It was launched in 1999 after winning a licence to broadcast from the Radio Authority in 1998. Based at the Brunts Business Centre, near the centre of Mansfield, it uses a shared transmitter mast sited at Fishpond Hill, on the outskirts of Mansfield near to Skegby.

Mansfield 103.2's Managing Director is Paul Chadbourne, and the Managing Editor is Ian Watkins.

The station, one of only a few independent local commercial broadcasters, celebrated its 25-year anniversary as Mansfield's only local radio station in 2024.

As of December 2023, the station broadcast to a weekly audience of 25,000, according to RAJAR.

On 14th September 2026, following a transfer of ownership from Tony Delahunty to new owners Paul and Nicola Chadbourne, the station rebranded to Mansfield Radio, with a new website. https://www.mansfieldradio.co.uk/

==Programming==
Schedules include news on the hour. The news is local, national, and international from Sky News, as well as local news bulletins aired from the 103.2 news team based at Samuel Brunts Way every morning at 7am, 8am, 9am and 10am, and each weekday afternoon at 4pm, 5pm and 6pm.

The main programming consists of a breakfast show (presented by John B Tannen on weekdays, Si Gilmore on Saturdays and Katie Trinder on Sundays), a mid-morning show (presented by Jason Harrison on weekdays and Katie Trinder at weekends), an afternoon show (presented by Ian Watkins on weekdays and Sundays, and Rob Wain on Saturdays), a teatime show weekdays presented by Marc Steele, a Friday late night show, presented by James Hilton, and weekend lunchtime shows “The Adam Moss Saturday Show” and “The Major Roast with Paul and Nikki” on Sunday, both 12-2pm.

Extra programmes include Chequered Flag with Matt Edwards on Monday evenings (during the motorsport season and in place of the teatime show), Jukebox Giants with Ron Coles on Sunday evenings, and the 80s and 90s School Reunions on Friday and Saturday nights respectively, in place of the evening shows on each day. When there is no presenter on, the station airs non-stop music programmes.

When a presenter is off, whilst sometimes the shows are aired as non-stop music, most of the time the shows is covered by another presenter. The main cover presenters are Aaron Outram, and regular Katie Trinder. Occasionally, shows are also covered by regular presenters John B Tannen, Jason Harrison and James Hilton.

==News and sport coverage ==
Mansfield 103.2 has a news and sport team based at Samuel Brunts Way, staffed by the managing editor and broadcast journalists, there are national and local news updates on the hour. Each Saturday in the football season there are regular updates on local games in the area including Mansfield Town, Chesterfield F.C. Derby County, Nottingham Forest, Notts County, South Normanton Athletic F.C., Glapwell F.C., Shirebrook Town F.C. and Sutton Town F.C.

==Outside broadcasts==
Mansfield 103.2 had an outside broadcast unit named Fix Auto Street Crusader, which was in use until 2024. The vehicle was operated by the commercial producer and engineer, with an outside broadcast team. There are still outside broadcasts on the station, including visits to local charities, public events, openings, businesses and services.

==The Gooseberry Pork Pie==
In July 2010, Mansfield 103.2 revived a 70-year-old Mansfield Tradition of a Gooseberry Pork Pie. Years ago in Mansfield, the town would celebrate with a giant pork pie filled with Gooseberries. The pie was not made since the end of the Second World War, but in July 2010 The Breakfast Show brought back the tradition, by creating a batch of small gooseberry filled pies with the help of local butchers.

- EXERCISE
Using the radio station text, explain why the station sometimes plays non-stop music programmes instead of presented shows.

(Dataset entries)
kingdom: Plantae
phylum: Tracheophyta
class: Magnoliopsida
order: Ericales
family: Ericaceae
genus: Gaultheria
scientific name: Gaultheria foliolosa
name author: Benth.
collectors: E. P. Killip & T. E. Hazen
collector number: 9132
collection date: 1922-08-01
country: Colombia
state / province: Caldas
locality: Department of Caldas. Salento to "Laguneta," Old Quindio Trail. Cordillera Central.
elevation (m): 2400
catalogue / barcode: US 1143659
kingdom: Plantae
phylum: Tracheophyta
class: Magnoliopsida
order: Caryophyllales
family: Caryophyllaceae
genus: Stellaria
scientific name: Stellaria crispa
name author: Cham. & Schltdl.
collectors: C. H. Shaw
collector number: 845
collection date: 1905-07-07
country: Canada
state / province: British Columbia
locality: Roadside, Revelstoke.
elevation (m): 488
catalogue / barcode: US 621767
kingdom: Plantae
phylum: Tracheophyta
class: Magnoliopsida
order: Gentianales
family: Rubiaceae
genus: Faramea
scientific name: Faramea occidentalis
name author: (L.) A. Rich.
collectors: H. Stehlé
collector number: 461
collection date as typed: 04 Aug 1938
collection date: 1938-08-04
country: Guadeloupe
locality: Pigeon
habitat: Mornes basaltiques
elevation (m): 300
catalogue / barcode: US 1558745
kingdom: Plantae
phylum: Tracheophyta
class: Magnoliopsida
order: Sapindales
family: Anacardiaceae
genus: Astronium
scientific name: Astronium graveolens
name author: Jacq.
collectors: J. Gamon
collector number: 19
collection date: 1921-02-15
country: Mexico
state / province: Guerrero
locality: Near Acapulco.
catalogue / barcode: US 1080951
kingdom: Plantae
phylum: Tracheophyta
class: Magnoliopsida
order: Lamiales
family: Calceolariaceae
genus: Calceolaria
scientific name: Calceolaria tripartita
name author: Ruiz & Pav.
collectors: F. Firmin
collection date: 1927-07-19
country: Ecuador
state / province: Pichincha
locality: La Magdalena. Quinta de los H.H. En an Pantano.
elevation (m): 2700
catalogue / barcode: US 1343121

- TASK ANSWER
The station airs non-stop music programmes when there is no presenter on. When a regular presenter is off, the show is sometimes aired as non-stop music, though most of the time another presenter covers it.